Supplied passage |
+ + + + +
My husband and I are major consumers of “prestige TV.” We get all the channels and watch all the shows. (Severance, Succession, Hacks, The Last of Us, The Bear, Handmaids Tale, etc.) We watch together and we talk about the shows. TV is our thing.

Sometimes a show is too violent for me, so I relinquish it to my husband to watch while I’m at choir or doing something else. (For example, I bailed on The Sopranos fairly early on and I never watched Breaking Bad.) I always have a few shows I’m watching on my own, because I stay up later than him. Currently, I’m watching Marie Antoinette on PBS Passport on my own. Downton Abbey is another example of a show that my husband didn’t watch with me, though he fully embraced The Gilded Age, so it’s not that he won’t watch period pieces. (We’re big fans of Wolf Hall.)

We plan our TV watching out in advance. Sometimes, a very important show—like last night’s White Lotus season 3 finale—needs to be watched live (rather than on demand) in order to avoid spoilers, which will undoubtedly be everywhere today!
+ + + + +
Complete the following |
**a)** From the TV-viewing passage, list every show named in the parentheses in its first paragraph.
**b)** Sum up the TV-viewing passage in two sentences.
**c)** Write the next part of the TV-viewing passage, picking up after its final sentence.

Collected data
+ + + + +
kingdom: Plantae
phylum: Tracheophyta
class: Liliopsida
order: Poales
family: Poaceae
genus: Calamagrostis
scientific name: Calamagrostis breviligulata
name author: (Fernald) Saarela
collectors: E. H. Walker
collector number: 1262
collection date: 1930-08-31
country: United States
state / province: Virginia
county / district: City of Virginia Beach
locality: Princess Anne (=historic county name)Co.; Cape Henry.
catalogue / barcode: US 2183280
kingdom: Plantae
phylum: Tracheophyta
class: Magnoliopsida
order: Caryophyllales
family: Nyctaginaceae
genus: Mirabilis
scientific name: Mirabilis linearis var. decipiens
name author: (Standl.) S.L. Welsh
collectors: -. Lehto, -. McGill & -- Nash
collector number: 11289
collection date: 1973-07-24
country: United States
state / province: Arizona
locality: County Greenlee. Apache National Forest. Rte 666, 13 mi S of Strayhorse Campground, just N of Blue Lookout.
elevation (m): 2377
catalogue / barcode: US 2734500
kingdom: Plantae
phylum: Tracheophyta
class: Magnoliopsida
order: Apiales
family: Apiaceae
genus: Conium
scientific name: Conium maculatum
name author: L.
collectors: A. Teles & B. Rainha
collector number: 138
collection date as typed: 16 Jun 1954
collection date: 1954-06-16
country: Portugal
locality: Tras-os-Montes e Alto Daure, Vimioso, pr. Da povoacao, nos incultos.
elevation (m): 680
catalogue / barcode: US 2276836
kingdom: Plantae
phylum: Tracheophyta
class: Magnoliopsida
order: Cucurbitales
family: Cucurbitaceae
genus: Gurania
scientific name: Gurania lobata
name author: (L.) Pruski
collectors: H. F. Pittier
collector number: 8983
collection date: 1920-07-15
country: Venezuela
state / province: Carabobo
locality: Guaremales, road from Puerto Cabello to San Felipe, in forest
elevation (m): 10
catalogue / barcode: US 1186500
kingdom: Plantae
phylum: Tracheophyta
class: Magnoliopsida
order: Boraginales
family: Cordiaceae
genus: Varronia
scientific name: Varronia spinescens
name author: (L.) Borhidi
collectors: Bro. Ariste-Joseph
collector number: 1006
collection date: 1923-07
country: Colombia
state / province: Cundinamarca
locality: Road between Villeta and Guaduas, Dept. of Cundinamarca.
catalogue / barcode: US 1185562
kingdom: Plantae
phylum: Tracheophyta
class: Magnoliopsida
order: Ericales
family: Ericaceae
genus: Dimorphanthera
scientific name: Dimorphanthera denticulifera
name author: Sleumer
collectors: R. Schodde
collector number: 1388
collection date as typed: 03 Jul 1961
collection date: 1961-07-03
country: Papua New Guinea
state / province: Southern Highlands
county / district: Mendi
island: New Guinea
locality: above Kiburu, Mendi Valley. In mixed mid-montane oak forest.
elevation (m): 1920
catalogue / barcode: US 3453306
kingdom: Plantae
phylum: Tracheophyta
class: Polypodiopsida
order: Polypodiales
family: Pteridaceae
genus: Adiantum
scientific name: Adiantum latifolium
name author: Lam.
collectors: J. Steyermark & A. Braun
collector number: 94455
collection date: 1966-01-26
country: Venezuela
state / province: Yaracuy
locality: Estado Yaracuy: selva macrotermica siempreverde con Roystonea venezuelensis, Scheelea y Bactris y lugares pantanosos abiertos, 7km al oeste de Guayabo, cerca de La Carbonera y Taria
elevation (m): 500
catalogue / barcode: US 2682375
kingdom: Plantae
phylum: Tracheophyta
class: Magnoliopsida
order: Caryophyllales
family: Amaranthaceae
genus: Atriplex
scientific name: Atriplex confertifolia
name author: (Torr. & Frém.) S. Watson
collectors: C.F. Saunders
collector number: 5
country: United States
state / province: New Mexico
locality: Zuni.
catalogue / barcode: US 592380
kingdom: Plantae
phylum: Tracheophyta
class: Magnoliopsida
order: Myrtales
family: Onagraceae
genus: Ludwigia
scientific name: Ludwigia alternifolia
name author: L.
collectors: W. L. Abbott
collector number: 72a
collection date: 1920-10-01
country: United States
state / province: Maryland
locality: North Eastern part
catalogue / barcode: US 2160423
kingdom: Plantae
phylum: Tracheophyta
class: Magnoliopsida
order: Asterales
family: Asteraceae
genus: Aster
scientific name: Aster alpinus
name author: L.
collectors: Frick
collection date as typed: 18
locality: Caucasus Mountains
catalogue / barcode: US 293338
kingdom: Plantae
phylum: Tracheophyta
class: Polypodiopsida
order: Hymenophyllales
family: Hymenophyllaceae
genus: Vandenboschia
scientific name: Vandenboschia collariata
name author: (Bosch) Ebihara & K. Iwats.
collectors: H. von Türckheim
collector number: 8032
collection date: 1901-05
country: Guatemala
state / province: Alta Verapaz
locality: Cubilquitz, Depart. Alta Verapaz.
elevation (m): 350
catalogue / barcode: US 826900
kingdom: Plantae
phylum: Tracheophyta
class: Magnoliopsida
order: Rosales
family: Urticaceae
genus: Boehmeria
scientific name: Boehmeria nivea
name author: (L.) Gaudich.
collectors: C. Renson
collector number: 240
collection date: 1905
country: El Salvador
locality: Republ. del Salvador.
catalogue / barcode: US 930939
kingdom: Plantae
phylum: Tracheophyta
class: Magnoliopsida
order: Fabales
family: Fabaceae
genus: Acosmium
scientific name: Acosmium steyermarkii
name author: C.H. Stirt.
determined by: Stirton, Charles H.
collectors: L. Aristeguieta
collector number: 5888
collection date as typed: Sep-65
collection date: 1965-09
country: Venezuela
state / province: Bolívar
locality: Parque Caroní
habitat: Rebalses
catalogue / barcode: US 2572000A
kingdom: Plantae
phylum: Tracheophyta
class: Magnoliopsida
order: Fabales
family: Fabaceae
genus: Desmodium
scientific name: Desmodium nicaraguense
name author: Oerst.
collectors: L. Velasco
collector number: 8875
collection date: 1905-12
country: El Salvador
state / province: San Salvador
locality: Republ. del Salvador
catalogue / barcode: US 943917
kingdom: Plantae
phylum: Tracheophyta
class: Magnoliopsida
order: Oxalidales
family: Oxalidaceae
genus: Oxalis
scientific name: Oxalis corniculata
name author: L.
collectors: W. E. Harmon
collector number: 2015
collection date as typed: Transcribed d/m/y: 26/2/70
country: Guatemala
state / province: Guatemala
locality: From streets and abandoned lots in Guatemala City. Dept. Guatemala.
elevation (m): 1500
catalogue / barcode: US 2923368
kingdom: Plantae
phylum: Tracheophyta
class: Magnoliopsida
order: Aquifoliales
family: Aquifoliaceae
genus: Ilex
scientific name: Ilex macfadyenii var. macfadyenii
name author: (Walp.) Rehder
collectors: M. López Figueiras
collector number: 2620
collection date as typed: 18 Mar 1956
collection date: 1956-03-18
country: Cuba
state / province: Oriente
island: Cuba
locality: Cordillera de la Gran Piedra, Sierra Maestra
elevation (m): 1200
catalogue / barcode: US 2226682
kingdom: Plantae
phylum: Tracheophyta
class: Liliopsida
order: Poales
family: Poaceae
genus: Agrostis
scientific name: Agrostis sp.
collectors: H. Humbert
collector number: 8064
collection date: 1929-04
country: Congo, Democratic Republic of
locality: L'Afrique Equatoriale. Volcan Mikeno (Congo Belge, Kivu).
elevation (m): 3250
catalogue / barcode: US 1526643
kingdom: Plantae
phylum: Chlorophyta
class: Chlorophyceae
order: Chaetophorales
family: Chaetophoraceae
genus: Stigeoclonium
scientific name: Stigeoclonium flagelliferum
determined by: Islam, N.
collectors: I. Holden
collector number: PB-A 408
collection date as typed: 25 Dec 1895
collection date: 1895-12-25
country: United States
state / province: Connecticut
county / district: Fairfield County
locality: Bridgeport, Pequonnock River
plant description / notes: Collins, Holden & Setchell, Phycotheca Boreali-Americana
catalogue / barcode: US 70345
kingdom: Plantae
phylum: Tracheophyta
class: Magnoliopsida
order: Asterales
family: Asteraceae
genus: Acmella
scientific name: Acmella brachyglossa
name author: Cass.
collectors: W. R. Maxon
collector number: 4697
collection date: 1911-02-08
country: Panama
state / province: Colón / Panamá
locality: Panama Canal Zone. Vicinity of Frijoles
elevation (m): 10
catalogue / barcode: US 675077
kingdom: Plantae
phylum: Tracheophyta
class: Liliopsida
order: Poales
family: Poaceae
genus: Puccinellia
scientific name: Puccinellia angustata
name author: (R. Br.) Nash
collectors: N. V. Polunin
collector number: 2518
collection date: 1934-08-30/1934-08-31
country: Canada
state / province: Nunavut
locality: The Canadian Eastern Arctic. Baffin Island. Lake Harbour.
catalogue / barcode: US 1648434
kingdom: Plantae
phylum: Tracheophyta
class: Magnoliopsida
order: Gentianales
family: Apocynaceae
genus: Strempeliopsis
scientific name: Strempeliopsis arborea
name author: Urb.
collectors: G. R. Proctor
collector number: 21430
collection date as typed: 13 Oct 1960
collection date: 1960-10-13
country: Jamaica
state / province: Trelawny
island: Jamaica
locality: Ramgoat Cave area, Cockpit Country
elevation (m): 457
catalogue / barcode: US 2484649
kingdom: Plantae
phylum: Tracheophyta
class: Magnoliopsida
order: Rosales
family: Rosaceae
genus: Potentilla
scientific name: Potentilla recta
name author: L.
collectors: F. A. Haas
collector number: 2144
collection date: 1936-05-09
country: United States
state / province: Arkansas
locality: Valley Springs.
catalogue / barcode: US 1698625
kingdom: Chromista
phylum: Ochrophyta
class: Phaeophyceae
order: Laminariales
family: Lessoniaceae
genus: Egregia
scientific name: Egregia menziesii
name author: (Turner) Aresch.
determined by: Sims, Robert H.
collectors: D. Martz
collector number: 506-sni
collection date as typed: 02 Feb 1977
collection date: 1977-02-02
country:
+ + + + +
Outputs |
**a)** Severance, Succession, Hacks, The Last of Us, The Bear, Handmaids Tale

**b)** The writer and the writer's husband watch a lot of prestige TV together and discuss it, though the writer leaves overly violent shows to the husband and, staying up later, also follows some series alone, such as Marie Antoinette and Downton Abbey. They plan their viewing ahead, and an important episode like the White Lotus season 3 finale is watched live to avoid spoilers.

**c)**
We fully intended to watch the White Lotus season finale live last night, but then my husband got tired and wanted to save it. Obviously I wouldn’t watch it without him, so now I will spend the entire day trying not to read anything about it, which basically will require staying offline altogether.

So, as the stock market crashes (I’m assuming another Black Monday is underway) and people are distracting themselves by discussing whatever happened on White Lotus last night, I will try to finish reading my library book today.

Ironically, the book is Intermezzo by Sally Rooney (author of Normal People) and I could totally see it getting made into a Hulu series (like Normal People did) that I would end up watching on my own because my husband doesn’t like shows that are too “relationshipy.”

Comments closed due to abject fear of White Lotus spoilers.